第三十四种,耳痕痒难忍。广州贤思街维生印务局范亚平君,忽患耳内瘙痒病凡数天,耳内瘙痒至不可耐。用西药搽数次,无法制止。余为之刺合谷、曲池、听会、听宫、翳风等穴,只治一次,即获治愈。
第三十五种,输卵管癌。在香港行医时有一单太太由内陆衡阳来诊治(记录纸香港沦陷时散失)。据称月经过多,经来则痛,不来则流白带,小腹部起硬块,结婚六年不孕,经X线照射为输卵管癌,但注射服药不效。为之刺天应、关元、气海、足三里、阴陵泉、三阴交等穴,灸关元、天应穴十次,每次灸五六壮,白带日减,癌瘤亦消散而愈。
第三 十六种,脊椎劲直。安南远东日报社长林君,患脊椎劲直病八年,骶骨部分常刺痛,颈椎至腰硬固不能屈曲,因之举动不便,身体日瘦,其父亦患此病而死云。为之刺脊骨下各中缝,由胸椎至腰椎及风池、风府、八髎、长强等穴凡四十余次而愈。
第三十七种,结滞脉。重庆民生路沈迪安牙医师,因工作繁忙,精神过劳,民国三十三年(1944)四月中旬,忽觉心里慌张,脉搏一瞬间有瞬息的休止,三搏五搏休止一次不定,即当来所治疗。为之刺内关、神门、通里三穴,心里慌张即止,脉搏好转,休息一晚,即获痊愈。
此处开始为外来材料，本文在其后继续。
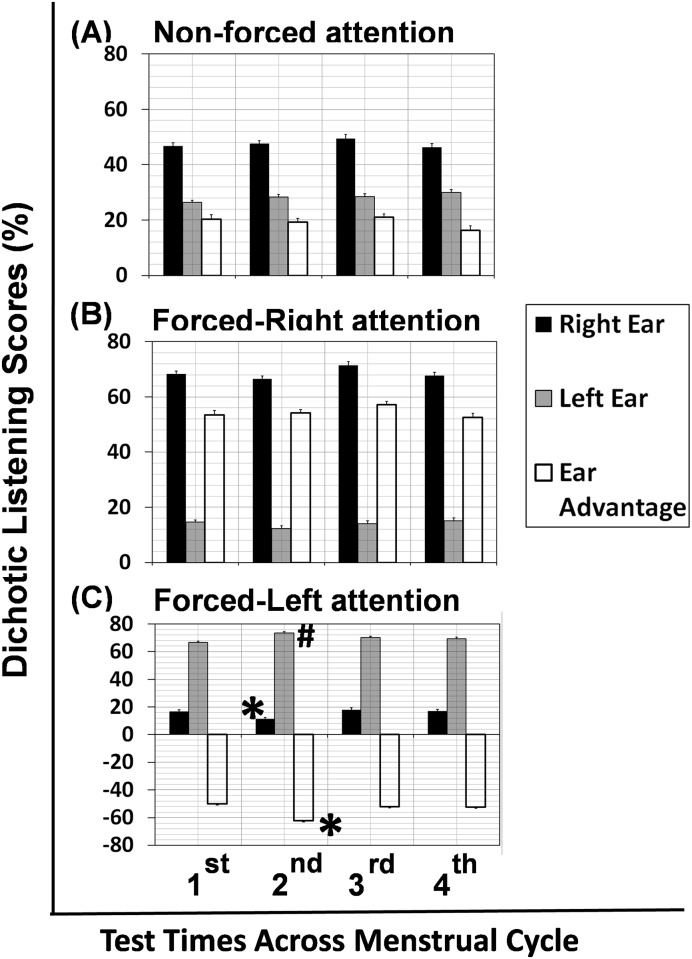
Ear scores and ear advantage across the menstrual cycle in different attention conditions.Error bars are standard errors. The symbol * shows the score at the 2nd test time to be significantly different from that at the other three test times, while the symbol # indicates the score at the 2nd test time to be significantly different from that at the 1st test time.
第三十八种,慢性血液循环机能不全。重庆美专校街五十号黄熙年太太患慢性血液循环机能不全病有年,食后心窝部膨满压重,心悸亢进,急速步行则呼吸困难,心脏部感压重狭窄,头痛,睡眠不安。承学员周钟英君介绍来治,为之刺内关、神门、通里、中脘、足三里、委中、风池等穴凡十余次,此久年屡治不愈的病,竟获痊愈焉。
第三十九种,心脏喘息。四川永川万太太寓临江路重庆大饭店,患心脏喘息病甚久。心跳,气喘,心内闭塞,但不咳嗽吐痰。为之刺心俞、内关、中脘、神门,灸心俞穴五壮。只治二次即获治愈。
第四十种,心脏水肿。重庆铁沙沱七十四号范寿田君患心脏性全身水肿病甚久,脚肿、手肿、腹肿、面肿、心跳、气喘,服本市名医丸药甚多,未见有效。为之刺足三里、三阴交、阴陵泉、悬钟、肾俞、内关、通里、神门、合谷等穴十次,病乃霍然。
第四十一种,象皮病。重庆周覃先生患象皮病有年,左腿自踝至膝,久不久红肿刺痛,坚硬如石,有时全身发热,病灶部更甚,皮色绯红,不能行动。十数天后又不红痛,但肿胀不去。为之刺患处十余次,用乱刺术,放出黑血不少,痛止肿消而愈。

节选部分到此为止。